Your task.
Your reply should reproduce each entry exactly and contain no pictures.
──────── Supplied data ────────
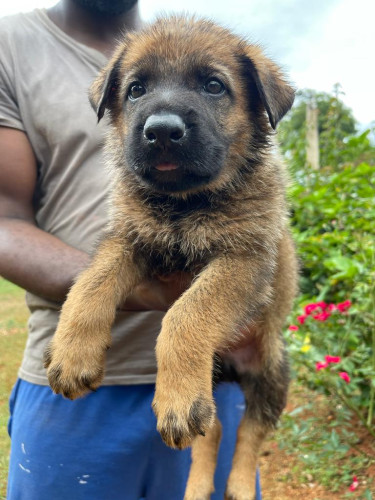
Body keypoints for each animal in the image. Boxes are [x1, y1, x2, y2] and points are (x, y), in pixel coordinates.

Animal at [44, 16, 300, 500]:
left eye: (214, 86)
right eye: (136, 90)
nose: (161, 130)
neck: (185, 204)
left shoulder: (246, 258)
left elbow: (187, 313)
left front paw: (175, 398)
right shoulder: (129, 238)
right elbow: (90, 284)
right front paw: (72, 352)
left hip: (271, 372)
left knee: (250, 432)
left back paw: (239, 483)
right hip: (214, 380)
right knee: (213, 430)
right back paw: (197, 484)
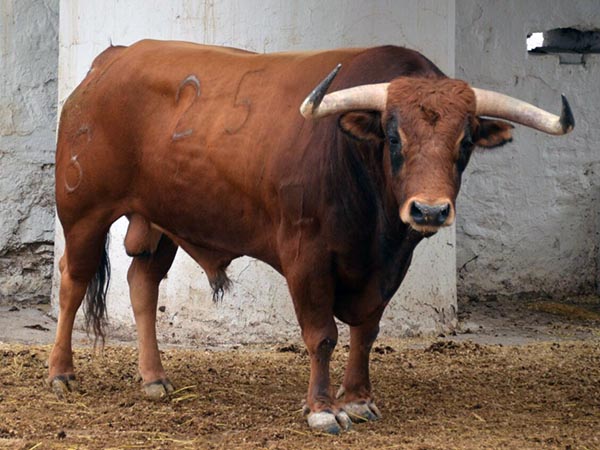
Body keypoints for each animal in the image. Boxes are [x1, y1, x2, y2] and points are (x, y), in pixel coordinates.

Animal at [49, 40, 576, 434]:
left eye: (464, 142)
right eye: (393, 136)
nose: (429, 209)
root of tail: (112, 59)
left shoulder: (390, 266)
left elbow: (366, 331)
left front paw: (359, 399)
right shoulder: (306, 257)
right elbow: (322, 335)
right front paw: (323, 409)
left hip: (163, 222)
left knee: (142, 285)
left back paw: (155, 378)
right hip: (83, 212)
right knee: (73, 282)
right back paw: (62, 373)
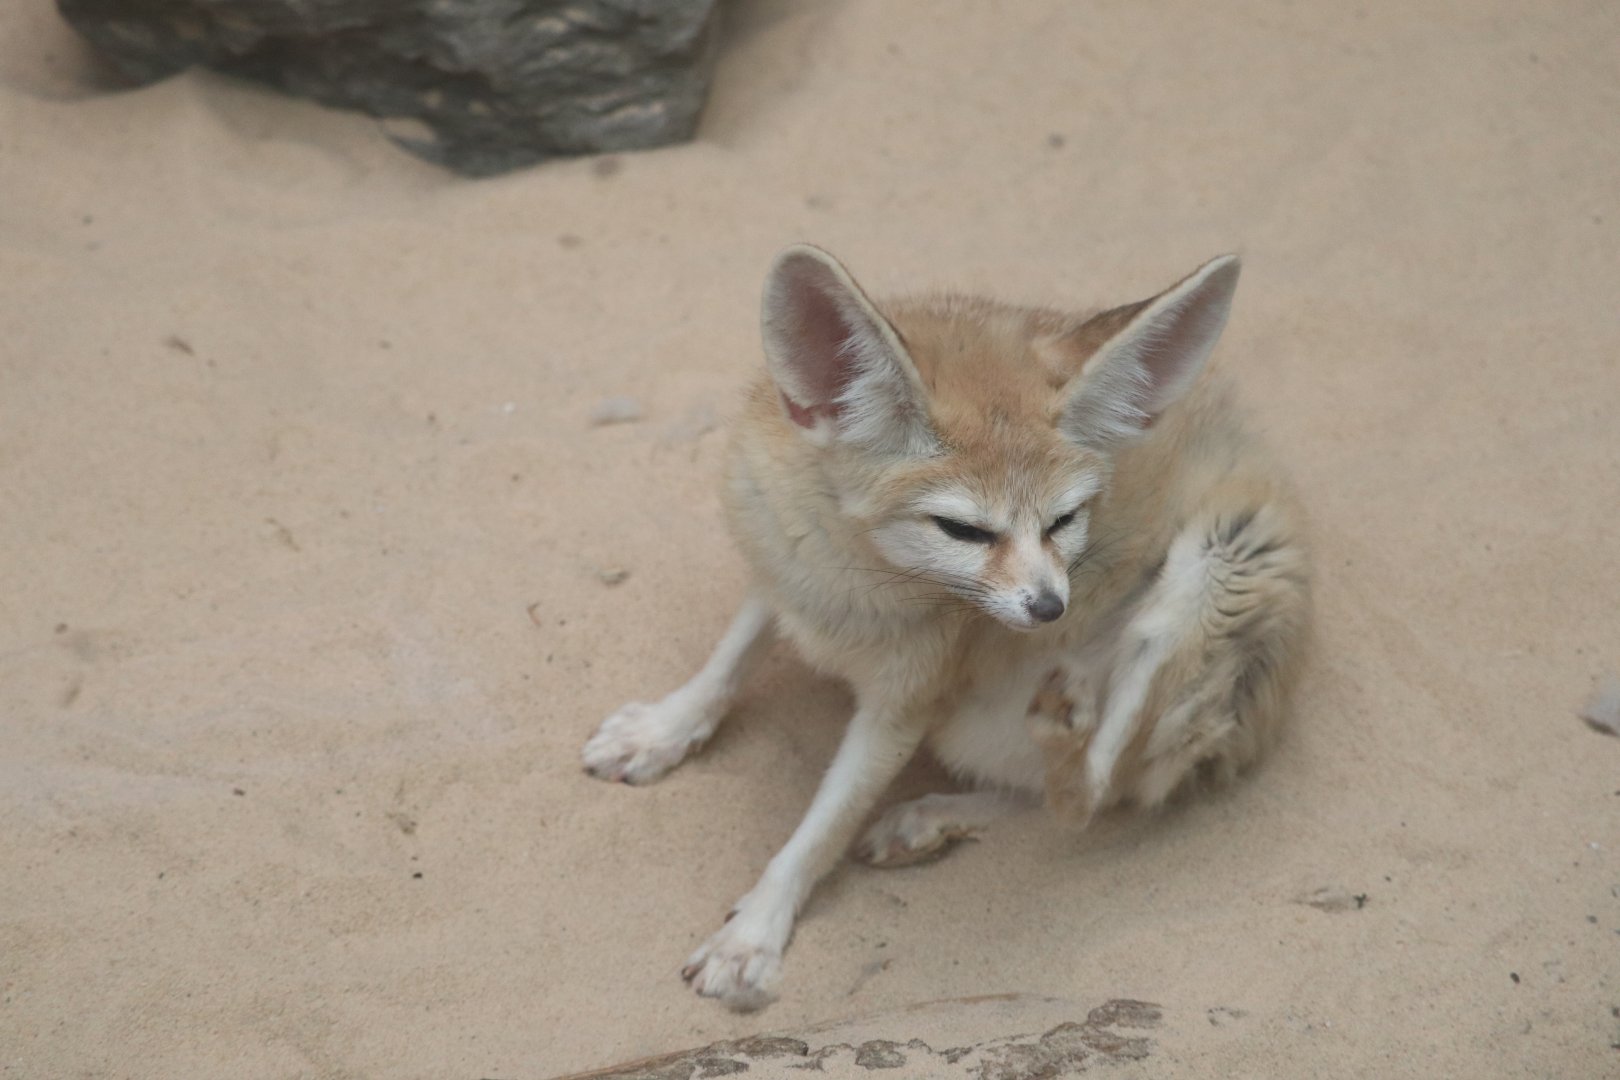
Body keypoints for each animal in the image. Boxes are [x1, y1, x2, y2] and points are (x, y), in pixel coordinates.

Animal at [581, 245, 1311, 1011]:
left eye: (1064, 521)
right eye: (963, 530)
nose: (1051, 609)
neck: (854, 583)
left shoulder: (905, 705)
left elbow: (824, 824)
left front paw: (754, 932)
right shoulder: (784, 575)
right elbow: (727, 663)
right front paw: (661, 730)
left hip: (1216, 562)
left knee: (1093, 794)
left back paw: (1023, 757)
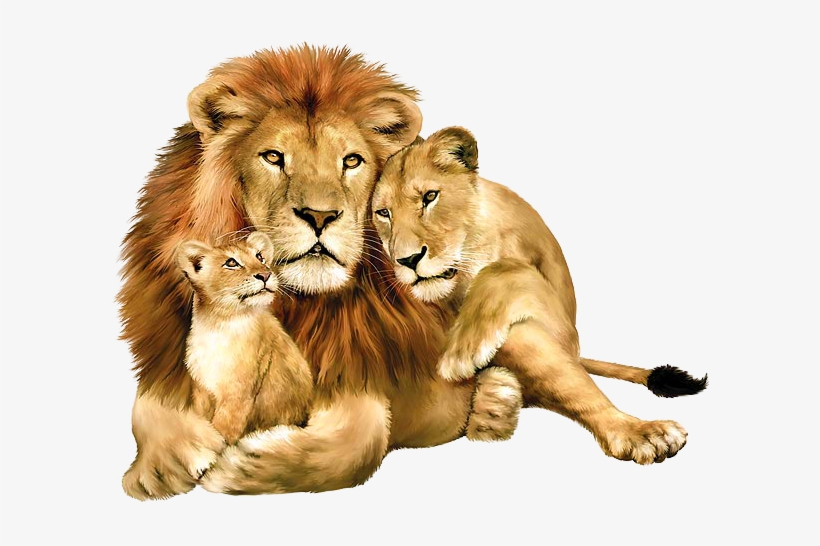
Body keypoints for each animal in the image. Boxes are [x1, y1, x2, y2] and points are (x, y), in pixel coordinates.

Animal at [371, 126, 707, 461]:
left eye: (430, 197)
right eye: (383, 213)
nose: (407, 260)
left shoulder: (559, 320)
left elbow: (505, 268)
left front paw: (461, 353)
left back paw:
────────
Your solution.
Body keypoints for each animal in the image. Boxes are [x1, y1, x2, y2] and points are (x, y), in pixel coordinates.

Animal at [44, 16, 300, 500]:
left eye: (214, 86)
right eye: (136, 90)
nose: (161, 130)
neck: (185, 204)
left shoulder: (246, 258)
left elbow: (187, 313)
left front paw: (175, 398)
right shoulder: (129, 238)
right elbow: (90, 284)
right front paw: (72, 352)
left hip: (271, 372)
left knee: (250, 432)
left back paw: (239, 483)
right hip: (214, 380)
right knee: (213, 430)
right back paw: (197, 484)
Body keypoints for each animal in the image. Boxes are [x1, y1, x2, y2] and points are (x, y), in pixel coordinates.

Animal at [49, 40, 576, 434]:
left eye: (464, 142)
right eye: (393, 136)
nose: (429, 209)
root of tail: (112, 59)
left shoulder: (390, 266)
left elbow: (366, 331)
left front paw: (359, 399)
right shoulder: (306, 257)
right elbow: (322, 335)
right front paw: (323, 409)
left hip: (163, 222)
left knee: (142, 285)
left back paw: (155, 378)
right hip: (83, 212)
right knee: (73, 282)
right back paw: (62, 373)
Body keypoints for each animal in the image. Boxes are [x1, y1, x2, y2] and points are (x, y), in pixel coordinates.

Animal at [581, 245, 1311, 1011]:
left eye: (1064, 521)
right eye: (963, 530)
nose: (1051, 609)
neck: (854, 583)
left shoulder: (905, 705)
left elbow: (824, 824)
left front paw: (754, 932)
right shoulder: (784, 575)
right elbow: (727, 663)
right front paw: (661, 730)
left hip: (1216, 562)
left knee: (1093, 794)
left back paw: (1023, 757)
Body keypoints for each animal in the image. Boxes are [x1, y1, x2, y2] and points are (x, y), in pixel coordinates.

Animal at [371, 126, 707, 461]:
left eye: (430, 197)
right eye: (383, 213)
nose: (407, 260)
left shoulder: (559, 320)
left elbow: (505, 268)
left front paw: (461, 353)
left back paw:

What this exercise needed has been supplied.